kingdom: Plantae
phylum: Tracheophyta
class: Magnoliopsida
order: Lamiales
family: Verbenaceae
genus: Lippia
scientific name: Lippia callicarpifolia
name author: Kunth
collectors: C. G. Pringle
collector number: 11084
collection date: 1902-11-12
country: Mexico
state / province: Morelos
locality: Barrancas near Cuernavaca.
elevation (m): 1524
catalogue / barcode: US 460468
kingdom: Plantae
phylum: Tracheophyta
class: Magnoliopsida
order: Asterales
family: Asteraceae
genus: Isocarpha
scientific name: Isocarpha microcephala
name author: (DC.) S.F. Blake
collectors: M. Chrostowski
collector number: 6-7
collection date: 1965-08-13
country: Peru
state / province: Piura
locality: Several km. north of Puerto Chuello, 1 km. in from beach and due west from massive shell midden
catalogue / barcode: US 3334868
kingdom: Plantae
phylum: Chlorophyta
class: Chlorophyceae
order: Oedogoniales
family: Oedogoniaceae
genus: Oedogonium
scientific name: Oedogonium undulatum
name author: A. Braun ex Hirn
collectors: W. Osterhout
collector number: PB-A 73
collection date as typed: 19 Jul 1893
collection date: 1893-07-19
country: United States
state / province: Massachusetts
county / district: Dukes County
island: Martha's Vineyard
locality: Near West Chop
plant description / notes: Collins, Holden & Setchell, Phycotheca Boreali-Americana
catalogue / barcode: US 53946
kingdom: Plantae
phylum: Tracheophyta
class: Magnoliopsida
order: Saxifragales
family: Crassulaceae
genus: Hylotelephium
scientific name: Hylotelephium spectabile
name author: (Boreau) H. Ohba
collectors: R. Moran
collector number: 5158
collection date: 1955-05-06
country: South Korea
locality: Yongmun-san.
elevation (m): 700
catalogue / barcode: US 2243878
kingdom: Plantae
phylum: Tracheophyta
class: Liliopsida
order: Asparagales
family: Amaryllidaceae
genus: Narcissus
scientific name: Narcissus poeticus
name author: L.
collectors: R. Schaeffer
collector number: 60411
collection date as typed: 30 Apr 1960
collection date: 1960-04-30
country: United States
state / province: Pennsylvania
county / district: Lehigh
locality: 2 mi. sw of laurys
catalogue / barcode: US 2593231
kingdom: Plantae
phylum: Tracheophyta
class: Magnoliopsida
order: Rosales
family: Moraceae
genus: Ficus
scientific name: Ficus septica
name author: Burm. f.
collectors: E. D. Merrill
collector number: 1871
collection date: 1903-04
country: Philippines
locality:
════
**Problem to solve:**
Convert the data above into a Markdown table with the columns Row and Line, giving each line its own row, numbered in order. Leave out blank lines.

**Solution for this task:**
| Row | Line |
|---|---|
| 1 | kingdom: Plantae |
| 2 | phylum: Tracheophyta |
| 3 | class: Magnoliopsida |
| 4 | order: Lamiales |
| 5 | family: Verbenaceae |
| 6 | genus: Lippia |
| 7 | scientific name: Lippia callicarpifolia |
| 8 | name author: Kunth |
| 9 | collectors: C. G. Pringle |
| 10 | collector number: 11084 |
| 11 | collection date: 1902-11-12 |
| 12 | country: Mexico |
| 13 | state / province: Morelos |
| 14 | locality: Barrancas near Cuernavaca. |
| 15 | elevation (m): 1524 |
| 16 | catalogue / barcode: US 460468 |
| 17 | kingdom: Plantae |
| 18 | phylum: Tracheophyta |
| 19 | class: Magnoliopsida |
| 20 | order: Asterales |
| 21 | family: Asteraceae |
| 22 | genus: Isocarpha |
| 23 | scientific name: Isocarpha microcephala |
| 24 | name author: (DC.) S.F. Blake |
| 25 | collectors: M. Chrostowski |
| 26 | collector number: 6-7 |
| 27 | collection date: 1965-08-13 |
| 28 | country: Peru |
| 29 | state / province: Piura |
| 30 | locality: Several km. north of Puerto Chuello, 1 km. in from beach and due west from massive shell midden |
| 31 | catalogue / barcode: US 3334868 |
| 32 | kingdom: Plantae |
| 33 | phylum: Chlorophyta |
| 34 | class: Chlorophyceae |
| 35 | order: Oedogoniales |
| 36 | family: Oedogoniaceae |
| 37 | genus: Oedogonium |
| 38 | scientific name: Oedogonium undulatum |
| 39 | name author: A. Braun ex Hirn |
| 40 | collectors: W. Osterhout |
| 41 | collector number: PB-A 73 |
| 42 | collection date as typed: 19 Jul 1893 |
| 43 | collection date: 1893-07-19 |
| 44 | country: United States |
| 45 | state / province: Massachusetts |
| 46 | county / district: Dukes County |
| 47 | island: Martha's Vineyard |
| 48 | locality: Near West Chop |
| 49 | plant description / notes: Collins, Holden & Setchell, Phycotheca Boreali-Americana |
| 50 | catalogue / barcode: US 53946 |
| 51 | kingdom: Plantae |
| 52 | phylum: Tracheophyta |
| 53 | class: Magnoliopsida |
| 54 | order: Saxifragales |
| 55 | family: Crassulaceae |
| 56 | genus: Hylotelephium |
| 57 | scientific name: Hylotelephium spectabile |
| 58 | name author: (Boreau) H. Ohba |
| 59 | collectors: R. Moran |
| 60 | collector number: 5158 |
| 61 | collection date: 1955-05-06 |
| 62 | country: South Korea |
| 63 | locality: Yongmun-san. |
| 64 | elevation (m): 700 |
| 65 | catalogue / barcode: US 2243878 |
| 66 | kingdom: Plantae |
| 67 | phylum: Tracheophyta |
| 68 | class: Liliopsida |
| 69 | order: Asparagales |
| 70 | family: Amaryllidaceae |
| 71 | genus: Narcissus |
| 72 | scientific name: Narcissus poeticus |
| 73 | name author: L. |
| 74 | collectors: R. Schaeffer |
| 75 | collector number: 60411 |
| 76 | collection date as typed: 30 Apr 1960 |
| 77 | collection date: 1960-04-30 |
| 78 | country: United States |
| 79 | state / province: Pennsylvania |
| 80 | county / district: Lehigh |
| 81 | locality: 2 mi. sw of laurys |
| 82 | catalogue / barcode: US 2593231 |
| 83 | kingdom: Plantae |
| 84 | phylum: Tracheophyta |
| 85 | class: Magnoliopsida |
| 86 | order: Rosales |
| 87 | family: Moraceae |
| 88 | genus: Ficus |
| 89 | scientific name: Ficus septica |
| 90 | name author: Burm. f. |
| 91 | collectors: E. D. Merrill |
| 92 | collector number: 1871 |
| 93 | collection date: 1903-04 |
| 94 | country: Philippines |
| 95 | locality: |